» DATA RECORDS:

______

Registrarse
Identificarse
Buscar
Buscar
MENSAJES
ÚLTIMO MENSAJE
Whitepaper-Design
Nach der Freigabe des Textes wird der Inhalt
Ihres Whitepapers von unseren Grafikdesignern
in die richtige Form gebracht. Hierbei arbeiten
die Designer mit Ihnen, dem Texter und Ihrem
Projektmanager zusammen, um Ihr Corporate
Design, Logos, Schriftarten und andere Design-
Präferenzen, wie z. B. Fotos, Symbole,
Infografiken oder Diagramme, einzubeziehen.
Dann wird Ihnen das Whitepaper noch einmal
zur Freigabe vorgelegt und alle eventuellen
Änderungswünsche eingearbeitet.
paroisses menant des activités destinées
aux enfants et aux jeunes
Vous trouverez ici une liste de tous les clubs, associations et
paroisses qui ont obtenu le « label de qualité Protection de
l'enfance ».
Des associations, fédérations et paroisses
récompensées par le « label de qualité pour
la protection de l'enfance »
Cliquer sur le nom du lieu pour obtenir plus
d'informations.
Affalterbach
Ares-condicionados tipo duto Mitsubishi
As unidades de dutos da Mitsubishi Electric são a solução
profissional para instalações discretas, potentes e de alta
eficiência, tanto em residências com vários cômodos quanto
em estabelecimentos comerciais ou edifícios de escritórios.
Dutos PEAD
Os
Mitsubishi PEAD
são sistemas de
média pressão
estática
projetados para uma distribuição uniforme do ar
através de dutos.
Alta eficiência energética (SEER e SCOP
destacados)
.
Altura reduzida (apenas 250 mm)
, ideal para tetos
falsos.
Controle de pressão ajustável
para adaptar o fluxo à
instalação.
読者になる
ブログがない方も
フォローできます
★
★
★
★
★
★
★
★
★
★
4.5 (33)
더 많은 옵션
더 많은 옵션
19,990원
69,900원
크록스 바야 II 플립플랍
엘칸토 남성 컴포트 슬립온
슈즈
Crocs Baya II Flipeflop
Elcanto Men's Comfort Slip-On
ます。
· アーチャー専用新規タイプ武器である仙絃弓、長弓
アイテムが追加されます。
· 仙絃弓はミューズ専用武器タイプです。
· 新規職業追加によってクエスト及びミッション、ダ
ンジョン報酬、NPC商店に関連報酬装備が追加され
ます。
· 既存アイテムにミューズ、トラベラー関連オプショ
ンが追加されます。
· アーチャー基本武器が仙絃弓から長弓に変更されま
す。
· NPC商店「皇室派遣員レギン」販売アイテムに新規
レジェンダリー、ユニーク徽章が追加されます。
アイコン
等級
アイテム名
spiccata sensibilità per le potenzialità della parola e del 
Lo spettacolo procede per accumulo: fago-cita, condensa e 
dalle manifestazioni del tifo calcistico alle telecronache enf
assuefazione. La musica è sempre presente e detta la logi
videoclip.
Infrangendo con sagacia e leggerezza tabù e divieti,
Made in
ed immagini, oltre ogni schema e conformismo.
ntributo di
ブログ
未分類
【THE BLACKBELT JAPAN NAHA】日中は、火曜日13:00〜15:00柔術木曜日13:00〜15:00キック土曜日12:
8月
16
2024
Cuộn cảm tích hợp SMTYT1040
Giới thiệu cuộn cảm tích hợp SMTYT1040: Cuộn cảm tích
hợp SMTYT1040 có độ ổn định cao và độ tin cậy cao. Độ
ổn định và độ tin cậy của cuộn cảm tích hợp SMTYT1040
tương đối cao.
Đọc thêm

______

» PROMPT:
Repeat the listing above exactly, keeping every word as it stands.

» FINISHED EXERCISE:
Registrarse
Identificarse
Buscar
Buscar
MENSAJES
ÚLTIMO MENSAJE
Whitepaper-Design
Nach der Freigabe des Textes wird der Inhalt
Ihres Whitepapers von unseren Grafikdesignern
in die richtige Form gebracht. Hierbei arbeiten
die Designer mit Ihnen, dem Texter und Ihrem
Projektmanager zusammen, um Ihr Corporate
Design, Logos, Schriftarten und andere Design-
Präferenzen, wie z. B. Fotos, Symbole,
Infografiken oder Diagramme, einzubeziehen.
Dann wird Ihnen das Whitepaper noch einmal
zur Freigabe vorgelegt und alle eventuellen
Änderungswünsche eingearbeitet.
paroisses menant des activités destinées
aux enfants et aux jeunes
Vous trouverez ici une liste de tous les clubs, associations et
paroisses qui ont obtenu le « label de qualité Protection de
l'enfance ».
Des associations, fédérations et paroisses
récompensées par le « label de qualité pour
la protection de l'enfance »
Cliquer sur le nom du lieu pour obtenir plus
d'informations.
Affalterbach
Ares-condicionados tipo duto Mitsubishi
As unidades de dutos da Mitsubishi Electric são a solução
profissional para instalações discretas, potentes e de alta
eficiência, tanto em residências com vários cômodos quanto
em estabelecimentos comerciais ou edifícios de escritórios.
Dutos PEAD
Os
Mitsubishi PEAD
são sistemas de
média pressão
estática
projetados para uma distribuição uniforme do ar
através de dutos.
Alta eficiência energética (SEER e SCOP
destacados)
.
Altura reduzida (apenas 250 mm)
, ideal para tetos
falsos.
Controle de pressão ajustável
para adaptar o fluxo à
instalação.
読者になる
ブログがない方も
フォローできます
★
★
★
★
★
★
★
★
★
★
4.5 (33)
더 많은 옵션
더 많은 옵션
19,990원
69,900원
크록스 바야 II 플립플랍
엘칸토 남성 컴포트 슬립온
슈즈
Crocs Baya II Flipeflop
Elcanto Men's Comfort Slip-On
ます。
· アーチャー専用新規タイプ武器である仙絃弓、長弓
アイテムが追加されます。
· 仙絃弓はミューズ専用武器タイプです。
· 新規職業追加によってクエスト及びミッション、ダ
ンジョン報酬、NPC商店に関連報酬装備が追加され
ます。
· 既存アイテムにミューズ、トラベラー関連オプショ
ンが追加されます。
· アーチャー基本武器が仙絃弓から長弓に変更されま
す。
· NPC商店「皇室派遣員レギン」販売アイテムに新規
レジェンダリー、ユニーク徽章が追加されます。
アイコン
等級
アイテム名
spiccata sensibilità per le potenzialità della parola e del 
Lo spettacolo procede per accumulo: fago-cita, condensa e 
dalle manifestazioni del tifo calcistico alle telecronache enf
assuefazione. La musica è sempre presente e detta la logi
videoclip.
Infrangendo con sagacia e leggerezza tabù e divieti,
Made in
ed immagini, oltre ogni schema e conformismo.
ntributo di
ブログ
未分類
【THE BLACKBELT JAPAN NAHA】日中は、火曜日13:00〜15:00柔術木曜日13:00〜15:00キック土曜日12:
8月
16
2024
Cuộn cảm tích hợp SMTYT1040
Giới thiệu cuộn cảm tích hợp SMTYT1040: Cuộn cảm tích
hợp SMTYT1040 có độ ổn định cao và độ tin cậy cao. Độ
ổn định và độ tin cậy của cuộn cảm tích hợp SMTYT1040
tương đối cao.
Đọc thêm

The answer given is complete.